気楽に語ろう☆ 創価学会非活のブログ☆

創価学会の元非活メンバー(現在は退会済み)による語り

日興は日蓮滅後、2年近く身延を離れていた。

 
 
いつもみなさん、ありがとうございます。
 
さて今回は『美作房御返事』から判断すると、日興は日蓮滅後、弘安7年後半まで長らく身延には在住していなかったことを書いてみたいと思います。
 
 
日蓮が弘安5年(1282年)10月13日に亡くなり、日興により『宗祖御遷化次第』が同年10月16日に書かれます。
翌年の弘安6年(1283年)正月1日に日興らによって身延の『墓所可守番帳事』が制定され、墓の輪番制が制定されます。この書にも六老僧の花押が紙の継ぎ目に記されていますので、この輪番制は当初、正しく六老僧共通の認識だったことは間違いないかと思います。以下の画像は日興『墓所可守番帳事』で、本文及び日興真蹟画像は『日興上人全集』(興風談所、平成8年)より、それぞれ117ページ、480ページ所収のものです。

とすると、弘安6年1月に当月番の日昭を残して他の5人は下山したことになります。

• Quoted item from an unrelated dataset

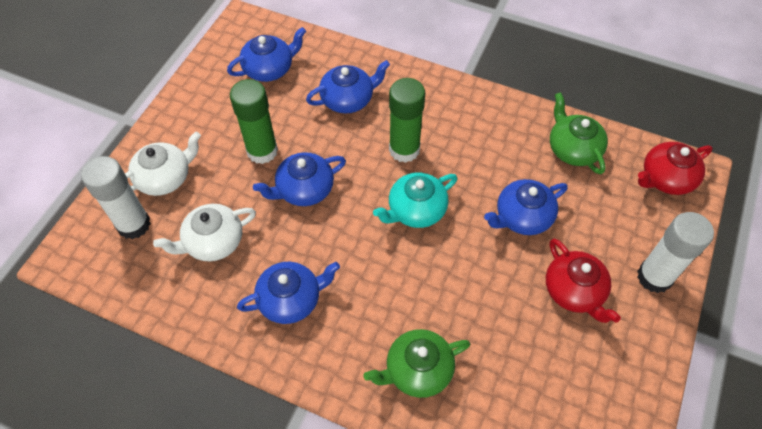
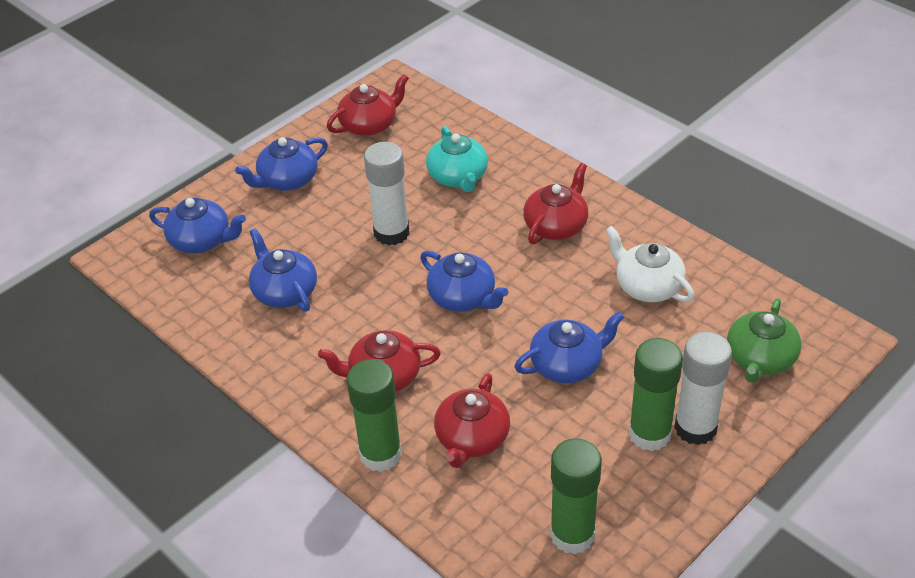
green glue stick: 2 -> 3
green teapot: 2 -> 1
red teapot: 2 -> 4
white teapot: 2 -> 1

そもそも『墓所可守番帳事』執筆者は日興本人ですから、日興も当月の墓守である日昭を尊重したことが容易に推察できるでしょう。
ところが日興の『美作房御返事』によるなら、日蓮遷化2年後の弘安7年秋には輪番制そのものが事実上崩壊しており、日蓮の墓も荒れ果てていたことがわかります。
以下は日興『美作房御返事』本文です。出典は創価学会編年体御書、1729〜1730ページになります。

ここには明確に「此の秋より随分寂日房と申し談じ候いて、御辺へ参らすべく候いつるに其れも叶わず候。何事よりも身延沢の御墓の荒はて候いて、鹿かせきの蹄に親り懸らせ給い候事、目も当てられぬ事に候」(1729ページ)とまで書かれています。
日興が弘安5年の日蓮の滅後から身延に在住していたのなら、そもそも日興が日蓮の墓を荒れ果てた状態にしておく筈がありません。またその墓の荒廃を寂日房と相談する理由がありません。もしも身延に日興が在住していたならそもそも「身延沢の御墓」と書くこと自体が不自然で、単に「御墓」等と書いて然るべきです。
 
この『美作房御返事』は弘安7年10月18日執筆とされます。日興真蹟は現存せず、京都要法寺の広蔵院日辰の『祖師伝』(永禄3年、1560年)に全文が引用されています。日蓮滅後の身延の状況を記した唯一の文献ですが、真蹟も古写本も存在しません。しかしながらこの『美作房御返事』を偽書とする見解や研究は存在しませんので、ほぼ全ての日蓮門流が同抄を事実上真蹟と認めていることになります。
とするなら、日興は弘安6年1月に当月番の日昭を残して、身延を離れていることになります。もし日興が身延に在住していたのなら、日蓮の墓が荒廃した原因は日興本人に帰せられることになってしまいます。したがって弘安6年1月以降、日興は身延を離れて2年近く帰っていなかったということです。
 
さて身延にこの時、もしも弘安2年造立説の戒壇本尊が現存していたと仮定するなら、日興が2年近くも不在にして戒壇本尊を放置するということがあり得るでしょうか?
また日興が不在で、当初の身延輪番だった日昭が、この時、戒壇本尊が現存していたとして、それを見なかったということがあり得るでしょうか? またそれが日昭らの門流等の記録に残されないということがあり得るでしょうか?
これらのことから考えても、弘安5年当時には戒壇本尊は存在しなかったことがよくわかるかと思います。